The effect of applying literally Rule 1-406 in a case as extraordinary as the present one would require Respondents, who consist of individuals harmed by Exxon’s admitted malfeasance, to pay approximately $1 million in premium costs for the supersedeas bond posted by Exxon pending an appeal that it pursued, as did Respondents.5 Such an outcome is not only unjust, but unreasonable. Therefore, we deny Exxon’s Amended Request for Bond Premium Costs and order that the mandate in Ford be revised to order the parties to bear their own costs.

. Among their arguments, Respondents contended that we represented erroneously, in footnote 60 of our earlier Opinion, that the Fox/Shindledecker and Anderson/Curtiss properties tested below the level of 20 ppb of MTBE in their wells. This was an error on our part and was corrected post-filing in the slip opinion. The correction was not substantive or material, however, because the judgments for these Respondents were reversed for other reasons, as explained in the Opinion.

. Md. Rule 8-422(a) provides, in pertinent part:

(a) Civil Proceedings.
(1) Generally. Stay of an order granting an injunction is governed by Rules 2-632 and 8-425. Except as otherwise provided in the Code or Rule 2-632, an appellant may stay the enforcement of any other civil judgment from which an appeal is taken by filing with the clerk of the lower court a supersedeas bond under Rule 8-423, alternative security as prescribed by Rule 1-402(e), or other security as provided in Rule 8-424. The bond or other security may be filed at any time before satisfaction of the judgment, but enforcement shall be stayed only from the time the security is filed.

. Md.

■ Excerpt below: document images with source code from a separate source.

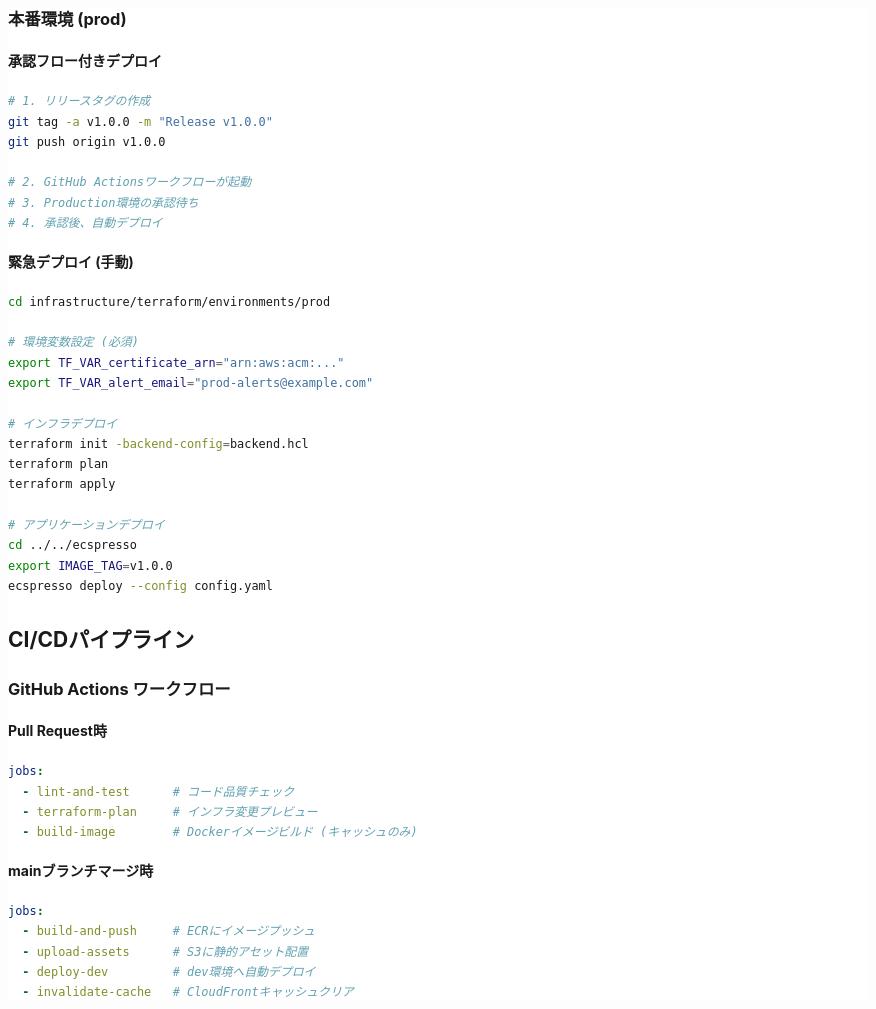 ### 本番環境 (prod)

#### 承認フロー付きデプロイ
```bash
# 1. リリースタグの作成
git tag -a v1.0.0 -m "Release v1.0.0"
git push origin v1.0.0

# 2. GitHub Actionsワークフローが起動
# 3. Production環境の承認待ち
# 4. 承認後、自動デプロイ
```

#### 緊急デプロイ (手動)
```bash
cd infrastructure/terraform/environments/prod

# 環境変数設定 (必須)
export TF_VAR_certificate_arn="arn:aws:acm:..."
export TF_VAR_alert_email="prod-alerts@example.com"

# インフラデプロイ
terraform init -backend-config=backend.hcl
terraform plan
terraform apply

# アプリケーションデプロイ
cd ../../ecspresso
export IMAGE_TAG=v1.0.0
ecspresso deploy --config config.yaml
```

## CI/CDパイプライン

### GitHub Actions ワークフロー

#### Pull Request時
```yaml
jobs:
  - lint-and-test      # コード品質チェック
  - terraform-plan     # インフラ変更プレビュー
  - build-image        # Dockerイメージビルド (キャッシュのみ)
```

#### mainブランチマージ時
```yaml
jobs:
  - build-and-push     # ECRにイメージプッシュ
  - upload-assets      # S3に静的アセット配置
  - deploy-dev         # dev環境へ自動デプロイ
  - invalidate-cache   # CloudFrontキャッシュクリア
```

Rule 8-423 states, in relevant part:

(a) Condition of Bond. Subject to section (b) of this Rule, a supersedeas bond shall be conditioned upon the satisfaction in full of (1) the judgment from which the appeal is taken, together with costs, interest, and damages for delay, if for any reason the appeal is dismissed or if the judgment is affirmed, or (2) any modified judgment and costs, interest, and damages entered or awarded on appeal.
(b) Amount of Bond. Unless the parties otherwise agree, the amount of the bond shall be as follows:
(1) Money Judgment Not Otherwise Secured. When the judgment is for the recovery of money not otherwise secured, the amount of the bond shall be the sum that will cover the whole amount of the judgment remaining unsatisfied plus interest and costs, except that the court, after taking into consideration all relevant factors, may reduce the amount of the bond upon making specific findings justifying the amount.

. We use advisedly the term "mass.” Of course, there is no hard-and-fast rule establishing a threshold beyond which a toxic contamination claim transmutes from a toxic tort to a "mass” toxic tort. Clearly, neither Ford nor Albright approach the circumstances of something like In re Union Carbide Corp. Gas Plant Disaster at Bhopal, India in Dec., 1984, 809 F.2d 195, 197 (2d Cir.1987) (where a Bhopal chemical plant gas leak killed 2,000 people and injured 200,000, resulting in 145 class actions). Nonetheless, the combined total of plaintiffs approaching 700 *500in Albright and Ford strike us as sufficient to deploy the modifier, ''mass,” with regard to either case or the two collectively.

. We note that, although the argument is not before us, avoiding a literal application of Md. Rule 1-406 here precludes a potential constitutional challenge: compelling individuals in the place of Respondents may argue that the penalty of paying such egregious premium bond costs on a reflexive basis may violate their constitutional rights. See O’Donnell v. McGann, 310 Md. 342, 350-51, 529 A.2d 372, 376 (1987) (addressing the possibility of a constitutional challenge where Petitioners argued they were “financially unable” to meet the required supersedeas bond amount). Hence, as we resolved in O’Donnell, we "restate the familiar principle that a rule will be construed to avoid a possible conflict with the Constitution whenever that course is reasonable!)] ” as we conclude is the situation in the instant case. Id. (internal citations omitted); see Washington Suburban Sanitary Com’n v. Phillips, 413 Md. 606, 620, 994 A.2d 411, 420 (2010) (stating that "a construction of a provision which casts doubt on its constitutionality should be avoided.”).